Se as contas bancárias forem mesmo de Sócrates, percebe-se que delas tenham saído os pagamentos de férias que ele fez com namoradas em sítios luxuosos.

Mas se o dinheiro for de Carlos Santos Silva, já se percebe menos bem por que razão serviu para pagar essas extravagâncias. 

Poderia continuar a dar exemplos, mas estes chegam para mostrar que, se o dinheiro for de Sócrates, tudo faz sentido; mas se for de Santos Silva, nada se compreende.

Há um ditado que diz ‘gato escondido com o rabo de fora’.

Mas, aqui, o gato está todo à vista. 

Só já não o vê quem não quer ver.

Termino com uma pergunta: a quem pertence o dinheiro existente numa conta bancária – ao seu titular nominal ou a quem o gasta livremente e em seu proveito próprio?

Em princípio, o dinheiro pertence a quem o gasta sem pedir autorização a ninguém.

Mas se o entendimento do juiz for o contrário, então Carlos Santos Silva vai ter – como foi dito – muito que explicar ao tribunal.

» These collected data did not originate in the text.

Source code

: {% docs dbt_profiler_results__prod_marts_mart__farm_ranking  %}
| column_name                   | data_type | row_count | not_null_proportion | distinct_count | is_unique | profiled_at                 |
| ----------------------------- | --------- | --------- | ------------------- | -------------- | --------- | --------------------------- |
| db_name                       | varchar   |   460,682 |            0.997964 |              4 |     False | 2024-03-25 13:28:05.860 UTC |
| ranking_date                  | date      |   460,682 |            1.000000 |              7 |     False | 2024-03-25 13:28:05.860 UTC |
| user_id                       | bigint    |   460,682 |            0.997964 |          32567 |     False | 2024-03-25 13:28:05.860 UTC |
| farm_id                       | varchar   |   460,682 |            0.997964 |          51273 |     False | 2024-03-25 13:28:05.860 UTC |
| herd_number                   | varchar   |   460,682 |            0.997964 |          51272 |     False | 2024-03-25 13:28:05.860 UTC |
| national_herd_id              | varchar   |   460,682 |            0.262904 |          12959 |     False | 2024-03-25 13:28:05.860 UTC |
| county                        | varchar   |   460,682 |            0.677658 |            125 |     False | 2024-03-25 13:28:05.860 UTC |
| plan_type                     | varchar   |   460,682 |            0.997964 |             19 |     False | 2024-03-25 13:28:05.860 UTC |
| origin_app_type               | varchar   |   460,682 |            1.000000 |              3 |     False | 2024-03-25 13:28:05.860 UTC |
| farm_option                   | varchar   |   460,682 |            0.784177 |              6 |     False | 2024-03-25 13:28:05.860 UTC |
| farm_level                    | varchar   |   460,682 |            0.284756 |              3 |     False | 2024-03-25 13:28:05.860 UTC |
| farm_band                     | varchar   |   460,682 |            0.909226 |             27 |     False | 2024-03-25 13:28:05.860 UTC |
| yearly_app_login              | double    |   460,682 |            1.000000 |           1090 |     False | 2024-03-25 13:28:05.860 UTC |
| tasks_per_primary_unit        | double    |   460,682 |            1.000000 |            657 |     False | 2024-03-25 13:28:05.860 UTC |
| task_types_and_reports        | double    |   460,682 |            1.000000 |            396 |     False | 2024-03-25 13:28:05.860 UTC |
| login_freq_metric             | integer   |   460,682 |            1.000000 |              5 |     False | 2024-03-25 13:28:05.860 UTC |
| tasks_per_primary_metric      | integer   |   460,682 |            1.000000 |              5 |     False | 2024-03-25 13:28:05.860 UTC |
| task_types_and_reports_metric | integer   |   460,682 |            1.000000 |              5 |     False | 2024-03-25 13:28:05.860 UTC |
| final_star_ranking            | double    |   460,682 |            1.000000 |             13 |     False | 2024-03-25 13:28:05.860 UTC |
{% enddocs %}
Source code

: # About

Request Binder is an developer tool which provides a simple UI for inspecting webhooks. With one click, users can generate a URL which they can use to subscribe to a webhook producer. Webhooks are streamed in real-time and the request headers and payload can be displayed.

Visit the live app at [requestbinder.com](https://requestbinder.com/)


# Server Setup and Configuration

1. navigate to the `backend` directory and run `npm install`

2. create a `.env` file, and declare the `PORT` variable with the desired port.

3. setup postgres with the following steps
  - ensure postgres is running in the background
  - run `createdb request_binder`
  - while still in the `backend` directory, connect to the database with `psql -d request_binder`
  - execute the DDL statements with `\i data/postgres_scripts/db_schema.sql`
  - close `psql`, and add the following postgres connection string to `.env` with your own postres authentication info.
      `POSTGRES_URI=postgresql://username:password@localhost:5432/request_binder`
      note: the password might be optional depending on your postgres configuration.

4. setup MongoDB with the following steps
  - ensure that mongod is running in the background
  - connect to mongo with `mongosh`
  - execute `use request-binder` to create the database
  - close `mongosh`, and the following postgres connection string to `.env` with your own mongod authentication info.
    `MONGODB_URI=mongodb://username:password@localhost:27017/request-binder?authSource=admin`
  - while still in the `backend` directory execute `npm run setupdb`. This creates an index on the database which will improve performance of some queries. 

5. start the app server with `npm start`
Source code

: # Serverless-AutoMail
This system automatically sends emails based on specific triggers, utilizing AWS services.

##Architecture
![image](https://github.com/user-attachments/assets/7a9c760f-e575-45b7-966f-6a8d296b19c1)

E tornar-se-á a figura central deste caso, porque o facto de receber tantos milhões de entidades como o BES, com as quais não tinha relações, levanta todo o género de suspeitas. 

Houve, aliás, uma tentativa de Santos Silva de justificar com a venda de umas salinas em Angola alguns milhões recebidos. 

Mas, como Felícia Cabrita desmontou aqui no SOL, tratou-se de um falso negócio.